TWIST-1 is overexpressed in neoplastic choroid plexus epithelial cells and promotes proliferation and invasion

Abstract

The pathogenesis of choroid plexus papillomas, intraventricular papillary neoplasms most often occurring sporadically in children and young adults, remains poorly understood. To identify pathways operative in the development of choroid plexus papillomas, gene expression profiles obtained from laser-microdissected human choroid plexus papilloma cells (n = 7) were compared with that of normal choroid plexus epithelial cells laser microdissected from autopsy tissue (n = 8). On DNA microarray data analysis, 53 probe sets were differentially expressed in choroid plexus papilloma tumor cells (>7-fold). Up-regulation of TWIST1, WIF1, TRPM3, BCLAF1, and AJAP1, as well as down-regulation of IL6ST was confirmed using quantitative reverse transcription-PCR. Knockdown of Twist1 gene expression in the rat choroid plexus epithelial cell line Z310 significantly reduced proliferation as assessed by 3-(4,5-dimethylthiazol-2-yl)-2,5-diphenyltetrazolium bromide assay and cell invasion in a Matrigel assay, whereas cell migration was not affected. Screening for expressional changes of cancer-related genes upon Twist1 knockdown revealed up-regulation of Cdkn1a, Cflar, and Serpinb2 and down-regulation of Figf. To conclude, using gene expression profiling, several genes differentially expressed in human choroid plexus papillomas could be identified.
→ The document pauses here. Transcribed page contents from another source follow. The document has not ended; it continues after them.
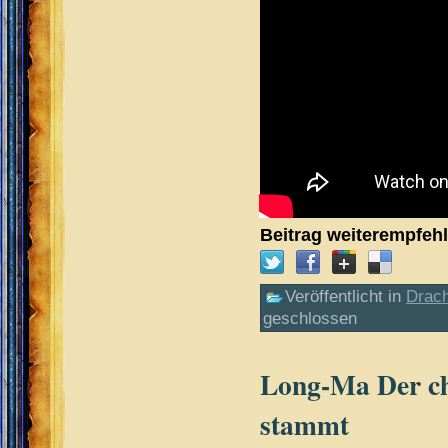
Beitrag weiterempfeh
Veröffentlicht in
Drac
geschlossen
Long-Ma Der ch
stammt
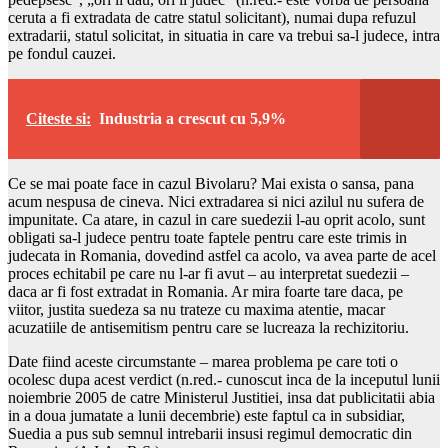
ceruta a fi extradata de catre statul solicitant), numai dupa refuzul
extradarii, statul solicitat, in situatia in care va trebui sa-l judece, intra
pe fondul cauzei.
Citeste si:
Industria a crescut cu 5,9%
Ce se mai poate face in cazul Bivolaru? Mai exista o sansa, pana
acum nespusa de cineva. Nici extradarea si nici azilul nu sufera de
impunitate. Ca atare, in cazul in care suedezii l-au oprit acolo, sunt
obligati sa-l judece pentru toate faptele pentru care este trimis in
judecata in Romania, dovedind astfel ca acolo, va avea parte de acel
proces echitabil pe care nu l-ar fi avut – au interpretat suedezii –
daca ar fi fost extradat in Romania. Ar mira foarte tare daca, pe
viitor, justita suedeza sa nu trateze cu maxima atentie, macar
acuzatiile de antisemitism pentru care se lucreaza la rechizitoriu.
Date fiind aceste circumstante – marea problema pe care toti o
ocolesc dupa acest verdict (n.red.- cunoscut inca de la inceputul lunii
noiembrie 2005 de catre Ministerul Justitiei, insa dat publicitatii abia
in a doua jumatate a lunii decembrie) este faptul ca in subsidiar,
Suedia a pus sub semnul intrebarii insusi regimul democratic din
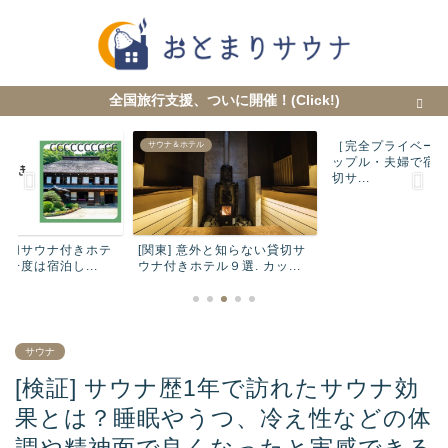
全国旅行支援、ついに開催！(Click!)
［完全プライベー
テル
サウナ＆ホテル
サウナ＆ホテル
ップル・夫婦で宿
切サ...
 貸切サウナ付きホテ
[関東] 意外と知らない貸切サ
もが一度は宿泊し...
ウナ付きホテル９選. カッ...
サウナ
[検証] サウナ歴1年で訪れたサウナ効
果とは？睡眠やうつ、冷え性などの体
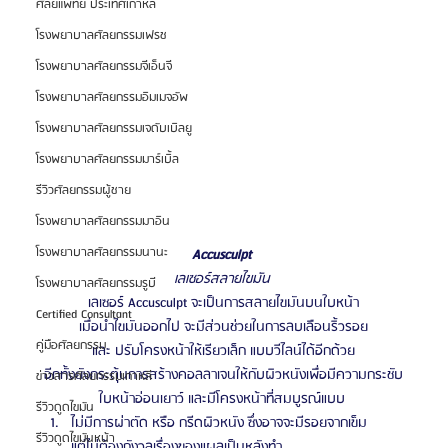
ศัลยแพทย์ ประเทศเกาหลี
โรงพยาบาลศัลยกรรมเฟรช
โรงพยาบาลศัลยกรรมจีเอ็นจี
โรงพยาบาลศัลยกรรมอิมเมจอัพ
โรงพยาบาลศัลยกรรมเจดับเบิลยู
โรงพยาบาลศัลยกรรมมาร์เบิ้ล
รีวิวศัลยกรรมผู้ชาย
โรงพยาบาลศัลยกรรมมาอิน
โรงพยาบาลศัลยกรรมนานะ
Accusculpt
เลเซอร์สลายไขมัน
โรงพยาบาลศัลยกรรมรูบี
เลเซอร์ Accusculpt จะเป็นการสลายไขมันบนใบหน้า
Certified Consultant
เมื่อนำไขมันออกไป จะมีส่วนช่วยในการลบเลือนริ้วรอย
คู่มือศัลยกรรม
และ ปรับโครงหน้าให้เรียวเล็ก แบบวีไลน์ได้อีกด้วย
อีกทั้งยังกระตุ้นการสร้างคอลลาเจนให้กับผิวหนังเพื่อมีความกระชับ
ข่าวสารศัลยกรรมเกาหลี
ใบหน้าอ่อนเยาว์ และมีโครงหน้าที่สมบูรณ์แบบ 
รีวิวดูดไขมัน
ไม่มีการผ่าตัด หรือ กรีดผิวหนัง ซึ่งอาจจะมีรอยจากเข็ม
รีวิวดูดไขมันหน้า
แต่ไม่ต้องกังวลเรื่องของแผลเป็นหลังทำ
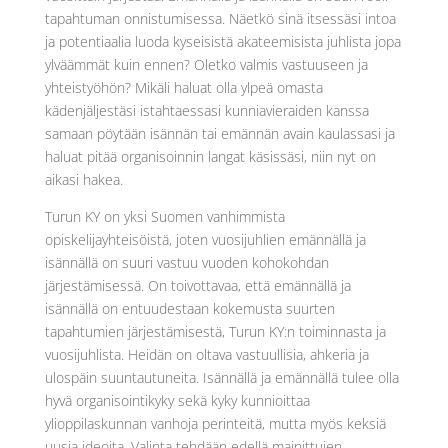
tapahtuman onnistumisessa. Näetkö sinä itsessäsi intoa
ja potentiaalia luoda kyseisistä akateemisista juhlista jopa
ylväämmät kuin ennen? Oletko valmis vastuuseen ja
yhteistyöhön? Mikäli haluat olla ylpeä omasta
kädenjäljestäsi istahtaessasi kunniavieraiden kanssa
samaan pöytään isännän tai emännän avain kaulassasi ja
haluat pitää organisoinnin langat käsissäsi, niin nyt on
aikasi hakea.
Turun KY on yksi Suomen vanhimmista
opiskelijayhteisöistä, joten vuosijuhlien emännällä ja
isännällä on suuri vastuu vuoden kohokohdan
järjestämisessä. On toivottavaa, että emännällä ja
isännällä on entuudestaan kokemusta suurten
tapahtumien järjestämisestä, Turun KY:n toiminnasta ja
vuosijuhlista. Heidän on oltava vastuullisia, ahkeria ja
ulospäin suuntautuneita. Isännällä ja emännällä tulee olla
hyvä organisointikyky sekä kyky kunnioittaa
ylioppilaskunnan vanhoja perinteitä, mutta myös keksiä
uusia ideoita. Valinta tehdään edellä mainittujen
Among those, TWIST1 is highly expressed in choroid plexus papillomas and promotes proliferation and invasion.

Figure 1.

Identification and validation of differentially expressed genes in choroid plexus papilloma cells. Expression levels (arbitrary units) of 53 genes found to be differentially expressed (>7-fold) in laser-microdissected human choroid plexus papilloma cells compared with normal choroid plexus (A), validation of expression of selected genes using quantitative RT-PCR (B; fold-change compared with nonneoplastic choroid plexus; columns, mean; bars, SE; n = 4–6; *, P < 0.05), and confirmation of differential expression of TWIST-1 on protein level in choroid plexus papillomas compared with nonneoplastic choroid plexus (C). Insets, representative stainings of choroid plexus papilloma and normal choroid plexus.

Figure 2.

Expression of TWIST-1 in immortalized rat choroid plexus epithelial cells and effect on proliferation and migration. Expression of TWIST-1 protein along with choroid plexus markers transthyretin and Kir7.1 in the choroid plexus epithelial cell line Z310 (A). Upon transfection with the two specific siRNAs TWIST1_1 and TWIST1_3, TWIST-1 mRNA expression is inhibited for up to 72 h compared with control scrambled siRNA (B; columns, mean; bars, SE; n = 4; **, P < 0.01;*, P < 0.05) and proliferative activity as measured by MTT assay is significantly reduced (C; columns, mean; bars, SE; n = 3; **, P < 0.01; *, P < 0.05). Silencing of Tp53 (Tp53 XScr) for 24 h results in reduced expression of p53 protein compared with control scrambled siRNA (Scr X Scr) and increased proliferative activity (D; columns, mean results from one representative of two independent experiments, each performed in octuplicate; bars, SE; *, P < 0.05). Upon simultaneous silencing of Tp53 and Twist1 (Tp53 X Twist1_1), the antiproliferative effect of Twist1 knockdown is abolished (##, P < 0.01). Cell migration is not significantly affected upon silencing of Twist1 expression with the two specific siRNAs TWIST1_1 and TWIST1_3, (E; columns, mean; bars, SE; n = 3).

Figure 3.

Effect of Twist1 knockdown on cell invasion and differential expression of cancer-related genes. Gene silencing with siRNA TWIST1_1 affects cell invasion compared with control in a Matrigel assay (A; columns, mean representative experiment performed in quadruplicate; bars, SE; **, P < 0.01) and results in differential expression (>1.5-fold) of 5 of 84 cancer-related genes examined by quantitative RT-PCR (B, mean from two independent experiments).